Too often sign of the times right now; the big question is do these jobs get absorbed elsewhere, does something new and innovative come from this, did they take their eye off the ball.
Everything seems to move so fast it is hard to always be pro-active enough. Sometimes you are on your heels being reactive and that is never a good place to be, especially for strategic thinking.
@HowieSPM I knew you were a geek…………you can call it business if you like………….
As you can tell I LOVE CASE STUDIES good or bad. I know I am a business geek.
I don’t know the company but I know the symptom. And it is something that is not just the Management winds up the problem but the workers too. And there is nothing that isn’t normal human nature. Your lead your industry or niche. Life is good for the employees over a period of years. You get complacent. Competition comes. Eventually the writing is on the wall, and the smart ones leave. The rest cling to a past world belief of being invincible even though everyone knows what is happening. It is human nature. And interesting enough their industry/customers also had this belief too.
I don’t know either company but just your post said everything.
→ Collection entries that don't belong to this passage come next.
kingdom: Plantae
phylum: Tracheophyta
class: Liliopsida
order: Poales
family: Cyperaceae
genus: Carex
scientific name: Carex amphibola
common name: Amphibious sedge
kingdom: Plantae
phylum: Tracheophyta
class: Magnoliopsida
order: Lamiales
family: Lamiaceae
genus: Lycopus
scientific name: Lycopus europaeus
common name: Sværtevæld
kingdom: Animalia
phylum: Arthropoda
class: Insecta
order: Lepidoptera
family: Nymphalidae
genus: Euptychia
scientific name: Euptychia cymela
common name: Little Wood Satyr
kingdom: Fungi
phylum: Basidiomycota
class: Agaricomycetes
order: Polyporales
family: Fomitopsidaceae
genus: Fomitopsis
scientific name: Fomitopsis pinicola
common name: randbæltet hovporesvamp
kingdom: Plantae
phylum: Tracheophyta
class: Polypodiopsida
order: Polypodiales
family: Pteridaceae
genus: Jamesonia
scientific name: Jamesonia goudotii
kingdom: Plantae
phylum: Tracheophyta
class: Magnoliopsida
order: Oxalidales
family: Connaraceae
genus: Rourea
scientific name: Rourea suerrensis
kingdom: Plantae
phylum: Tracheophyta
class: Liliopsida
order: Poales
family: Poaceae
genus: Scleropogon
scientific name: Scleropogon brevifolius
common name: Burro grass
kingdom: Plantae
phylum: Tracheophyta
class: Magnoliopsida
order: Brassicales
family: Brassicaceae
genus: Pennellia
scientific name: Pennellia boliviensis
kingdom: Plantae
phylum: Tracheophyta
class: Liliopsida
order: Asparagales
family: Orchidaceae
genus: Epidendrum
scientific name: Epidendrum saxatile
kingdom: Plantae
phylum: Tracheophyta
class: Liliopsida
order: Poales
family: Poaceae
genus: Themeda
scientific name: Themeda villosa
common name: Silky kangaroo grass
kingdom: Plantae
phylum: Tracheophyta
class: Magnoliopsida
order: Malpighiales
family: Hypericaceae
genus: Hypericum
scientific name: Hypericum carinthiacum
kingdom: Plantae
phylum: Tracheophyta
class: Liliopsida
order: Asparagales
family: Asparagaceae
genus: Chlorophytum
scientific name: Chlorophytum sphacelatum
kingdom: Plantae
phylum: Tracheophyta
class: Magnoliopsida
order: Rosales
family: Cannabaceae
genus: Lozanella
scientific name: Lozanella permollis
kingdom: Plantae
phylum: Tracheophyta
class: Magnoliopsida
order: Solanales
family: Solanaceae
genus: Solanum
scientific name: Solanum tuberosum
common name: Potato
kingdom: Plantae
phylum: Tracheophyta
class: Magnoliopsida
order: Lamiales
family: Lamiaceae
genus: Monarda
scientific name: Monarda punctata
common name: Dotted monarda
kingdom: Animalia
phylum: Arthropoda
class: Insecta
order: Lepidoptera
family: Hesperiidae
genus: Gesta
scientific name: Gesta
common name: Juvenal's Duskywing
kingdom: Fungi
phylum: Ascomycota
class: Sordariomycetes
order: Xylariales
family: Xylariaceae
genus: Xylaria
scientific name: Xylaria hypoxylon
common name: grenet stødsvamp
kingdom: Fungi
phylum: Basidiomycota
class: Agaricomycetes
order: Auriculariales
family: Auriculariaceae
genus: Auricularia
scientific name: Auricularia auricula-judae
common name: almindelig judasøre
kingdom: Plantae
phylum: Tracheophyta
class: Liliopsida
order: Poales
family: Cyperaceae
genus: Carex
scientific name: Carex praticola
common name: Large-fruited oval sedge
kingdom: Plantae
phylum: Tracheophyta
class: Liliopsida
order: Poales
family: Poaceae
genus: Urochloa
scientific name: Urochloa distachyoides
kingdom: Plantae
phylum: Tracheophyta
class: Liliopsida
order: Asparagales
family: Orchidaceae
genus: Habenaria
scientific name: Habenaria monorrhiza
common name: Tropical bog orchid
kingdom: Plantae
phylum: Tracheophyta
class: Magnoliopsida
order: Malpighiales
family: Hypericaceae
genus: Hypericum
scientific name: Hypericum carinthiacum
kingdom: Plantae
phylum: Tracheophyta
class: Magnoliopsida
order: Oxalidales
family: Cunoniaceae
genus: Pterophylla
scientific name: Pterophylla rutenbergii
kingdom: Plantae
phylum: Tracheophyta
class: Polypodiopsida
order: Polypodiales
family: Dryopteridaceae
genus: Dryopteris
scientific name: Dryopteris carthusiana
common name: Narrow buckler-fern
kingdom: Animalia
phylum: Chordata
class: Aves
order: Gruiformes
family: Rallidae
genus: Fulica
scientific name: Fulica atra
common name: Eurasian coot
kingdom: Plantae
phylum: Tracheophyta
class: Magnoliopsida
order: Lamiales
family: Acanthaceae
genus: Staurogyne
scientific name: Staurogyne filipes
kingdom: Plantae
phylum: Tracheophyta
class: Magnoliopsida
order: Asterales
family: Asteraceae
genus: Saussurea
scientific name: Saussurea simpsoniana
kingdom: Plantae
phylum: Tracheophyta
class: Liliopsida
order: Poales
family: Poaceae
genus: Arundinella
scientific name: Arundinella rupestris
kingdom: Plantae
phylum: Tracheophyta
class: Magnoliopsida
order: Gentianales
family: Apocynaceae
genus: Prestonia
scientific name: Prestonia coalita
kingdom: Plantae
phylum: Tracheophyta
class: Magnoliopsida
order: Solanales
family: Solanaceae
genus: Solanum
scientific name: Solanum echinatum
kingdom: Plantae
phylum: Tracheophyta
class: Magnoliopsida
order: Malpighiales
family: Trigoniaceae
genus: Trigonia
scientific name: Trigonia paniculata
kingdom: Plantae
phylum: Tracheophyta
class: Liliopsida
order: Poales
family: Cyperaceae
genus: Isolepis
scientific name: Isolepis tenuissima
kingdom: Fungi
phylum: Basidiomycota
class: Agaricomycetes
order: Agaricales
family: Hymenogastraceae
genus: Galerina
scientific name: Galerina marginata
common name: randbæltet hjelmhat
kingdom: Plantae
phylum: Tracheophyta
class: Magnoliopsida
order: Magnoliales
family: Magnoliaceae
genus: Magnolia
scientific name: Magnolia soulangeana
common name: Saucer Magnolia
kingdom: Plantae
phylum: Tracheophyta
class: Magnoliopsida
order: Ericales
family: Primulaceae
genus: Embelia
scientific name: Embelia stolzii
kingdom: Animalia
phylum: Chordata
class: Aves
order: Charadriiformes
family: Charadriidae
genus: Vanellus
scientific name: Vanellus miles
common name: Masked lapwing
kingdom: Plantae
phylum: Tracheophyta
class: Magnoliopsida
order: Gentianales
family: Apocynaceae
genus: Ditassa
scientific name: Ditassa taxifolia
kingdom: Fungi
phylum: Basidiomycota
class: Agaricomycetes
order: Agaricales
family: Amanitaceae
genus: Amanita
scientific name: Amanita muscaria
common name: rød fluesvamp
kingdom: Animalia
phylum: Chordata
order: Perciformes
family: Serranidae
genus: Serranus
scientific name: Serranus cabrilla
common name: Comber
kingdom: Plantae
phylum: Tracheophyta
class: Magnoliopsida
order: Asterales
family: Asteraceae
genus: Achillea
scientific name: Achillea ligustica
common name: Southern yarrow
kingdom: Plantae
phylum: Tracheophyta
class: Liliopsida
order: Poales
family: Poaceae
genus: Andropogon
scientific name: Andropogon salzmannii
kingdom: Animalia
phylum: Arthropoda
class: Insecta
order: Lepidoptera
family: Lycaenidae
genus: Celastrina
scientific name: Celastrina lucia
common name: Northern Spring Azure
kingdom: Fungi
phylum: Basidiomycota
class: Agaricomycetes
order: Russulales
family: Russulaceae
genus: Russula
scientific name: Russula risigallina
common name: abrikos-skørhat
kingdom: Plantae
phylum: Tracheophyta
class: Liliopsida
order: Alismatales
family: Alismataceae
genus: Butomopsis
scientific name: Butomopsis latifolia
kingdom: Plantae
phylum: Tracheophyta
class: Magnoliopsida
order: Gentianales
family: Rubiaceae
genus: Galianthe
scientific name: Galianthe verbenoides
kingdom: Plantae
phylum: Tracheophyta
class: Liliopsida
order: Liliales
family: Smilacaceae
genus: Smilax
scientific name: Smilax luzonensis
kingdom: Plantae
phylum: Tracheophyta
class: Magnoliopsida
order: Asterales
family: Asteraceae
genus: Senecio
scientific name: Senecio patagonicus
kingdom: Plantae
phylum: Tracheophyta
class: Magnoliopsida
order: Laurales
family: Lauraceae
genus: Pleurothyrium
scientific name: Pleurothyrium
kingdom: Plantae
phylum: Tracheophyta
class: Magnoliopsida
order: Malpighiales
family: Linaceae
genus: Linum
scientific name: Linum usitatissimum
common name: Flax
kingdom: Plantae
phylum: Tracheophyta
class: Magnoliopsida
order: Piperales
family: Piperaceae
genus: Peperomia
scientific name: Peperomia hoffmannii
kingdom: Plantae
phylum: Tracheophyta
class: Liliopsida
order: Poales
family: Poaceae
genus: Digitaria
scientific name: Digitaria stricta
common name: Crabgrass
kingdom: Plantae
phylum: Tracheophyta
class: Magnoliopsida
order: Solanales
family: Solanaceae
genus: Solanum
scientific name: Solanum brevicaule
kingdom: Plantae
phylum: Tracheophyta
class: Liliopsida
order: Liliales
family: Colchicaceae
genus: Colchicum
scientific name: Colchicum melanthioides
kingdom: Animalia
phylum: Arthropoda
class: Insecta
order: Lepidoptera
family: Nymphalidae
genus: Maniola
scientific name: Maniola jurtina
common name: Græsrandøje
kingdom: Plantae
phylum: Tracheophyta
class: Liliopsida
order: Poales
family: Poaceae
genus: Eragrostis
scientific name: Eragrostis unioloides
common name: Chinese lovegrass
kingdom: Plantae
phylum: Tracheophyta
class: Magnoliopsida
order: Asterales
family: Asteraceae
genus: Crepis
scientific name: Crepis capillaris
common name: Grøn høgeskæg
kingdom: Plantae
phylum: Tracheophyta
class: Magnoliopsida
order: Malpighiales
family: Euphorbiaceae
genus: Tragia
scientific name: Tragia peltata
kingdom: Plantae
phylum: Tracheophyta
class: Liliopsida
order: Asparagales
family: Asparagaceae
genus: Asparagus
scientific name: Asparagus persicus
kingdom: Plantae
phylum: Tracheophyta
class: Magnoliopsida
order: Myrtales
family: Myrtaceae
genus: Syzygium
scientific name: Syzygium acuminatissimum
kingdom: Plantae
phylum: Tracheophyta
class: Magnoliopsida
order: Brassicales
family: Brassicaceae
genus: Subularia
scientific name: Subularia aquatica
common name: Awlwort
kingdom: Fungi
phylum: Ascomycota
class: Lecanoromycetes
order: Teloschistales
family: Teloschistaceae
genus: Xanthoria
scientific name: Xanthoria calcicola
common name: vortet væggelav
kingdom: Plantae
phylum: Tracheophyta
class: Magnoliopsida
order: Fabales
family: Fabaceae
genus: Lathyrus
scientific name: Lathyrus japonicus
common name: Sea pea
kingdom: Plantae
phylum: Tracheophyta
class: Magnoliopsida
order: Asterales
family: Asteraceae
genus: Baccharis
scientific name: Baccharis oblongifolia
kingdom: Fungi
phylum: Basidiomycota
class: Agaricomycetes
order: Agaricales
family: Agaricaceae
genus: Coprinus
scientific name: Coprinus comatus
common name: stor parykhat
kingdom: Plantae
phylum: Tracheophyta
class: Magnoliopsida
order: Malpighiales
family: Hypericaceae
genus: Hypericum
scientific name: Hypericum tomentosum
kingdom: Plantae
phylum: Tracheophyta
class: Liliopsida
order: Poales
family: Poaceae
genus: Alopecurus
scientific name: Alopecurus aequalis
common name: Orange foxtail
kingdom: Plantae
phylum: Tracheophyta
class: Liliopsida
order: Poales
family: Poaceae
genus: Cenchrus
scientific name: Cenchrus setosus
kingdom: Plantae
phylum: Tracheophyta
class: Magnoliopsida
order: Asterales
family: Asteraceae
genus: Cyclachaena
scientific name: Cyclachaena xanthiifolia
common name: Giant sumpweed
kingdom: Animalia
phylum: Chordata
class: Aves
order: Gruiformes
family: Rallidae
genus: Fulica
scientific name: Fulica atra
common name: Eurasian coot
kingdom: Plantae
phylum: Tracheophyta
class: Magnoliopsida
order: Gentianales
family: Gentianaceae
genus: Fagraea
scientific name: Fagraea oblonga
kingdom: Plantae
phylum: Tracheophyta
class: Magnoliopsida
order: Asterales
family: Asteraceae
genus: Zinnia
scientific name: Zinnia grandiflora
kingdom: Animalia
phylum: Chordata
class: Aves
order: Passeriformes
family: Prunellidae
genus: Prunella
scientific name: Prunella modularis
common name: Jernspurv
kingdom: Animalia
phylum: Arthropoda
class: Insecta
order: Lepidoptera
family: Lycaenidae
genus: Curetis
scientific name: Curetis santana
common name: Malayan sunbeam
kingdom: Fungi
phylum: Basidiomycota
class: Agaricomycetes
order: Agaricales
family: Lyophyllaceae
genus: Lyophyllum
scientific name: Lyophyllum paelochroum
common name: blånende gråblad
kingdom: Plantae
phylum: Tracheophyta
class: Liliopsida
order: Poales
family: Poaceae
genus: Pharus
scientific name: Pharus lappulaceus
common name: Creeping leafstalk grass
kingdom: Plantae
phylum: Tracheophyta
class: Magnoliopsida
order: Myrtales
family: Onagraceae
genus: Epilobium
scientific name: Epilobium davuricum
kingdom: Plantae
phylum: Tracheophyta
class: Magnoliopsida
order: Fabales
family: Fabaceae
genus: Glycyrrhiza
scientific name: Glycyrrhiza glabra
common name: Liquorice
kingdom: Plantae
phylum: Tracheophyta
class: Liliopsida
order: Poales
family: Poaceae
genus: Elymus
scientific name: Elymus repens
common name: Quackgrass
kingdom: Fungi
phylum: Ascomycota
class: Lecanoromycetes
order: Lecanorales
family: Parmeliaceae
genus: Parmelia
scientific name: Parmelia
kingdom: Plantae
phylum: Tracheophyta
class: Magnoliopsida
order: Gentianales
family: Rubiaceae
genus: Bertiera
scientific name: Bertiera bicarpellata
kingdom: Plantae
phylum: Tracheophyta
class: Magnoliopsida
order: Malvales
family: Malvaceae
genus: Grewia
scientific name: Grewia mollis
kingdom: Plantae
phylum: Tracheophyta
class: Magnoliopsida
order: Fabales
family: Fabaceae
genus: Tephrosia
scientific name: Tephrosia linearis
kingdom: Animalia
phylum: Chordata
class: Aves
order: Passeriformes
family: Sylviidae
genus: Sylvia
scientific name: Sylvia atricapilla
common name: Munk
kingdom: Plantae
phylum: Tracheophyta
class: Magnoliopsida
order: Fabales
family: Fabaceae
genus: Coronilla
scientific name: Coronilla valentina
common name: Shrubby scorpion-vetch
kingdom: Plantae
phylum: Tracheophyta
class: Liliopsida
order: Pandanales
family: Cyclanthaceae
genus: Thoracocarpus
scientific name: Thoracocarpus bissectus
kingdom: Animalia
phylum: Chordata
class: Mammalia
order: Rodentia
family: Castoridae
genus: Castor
You left them because the competitor had better technology and affordable pricing.
Which really comes down to something I bet would be a fun college study in social psychology. What if everyone leaves for the up and coming competitor. But each person believes the company they leave will keep the rest of their business just because of their reputation.
As to the closure and the loss of jobs I do wish good luck and hopefully it turns out to be a positive in the long run..the Taoist in me believes it for you.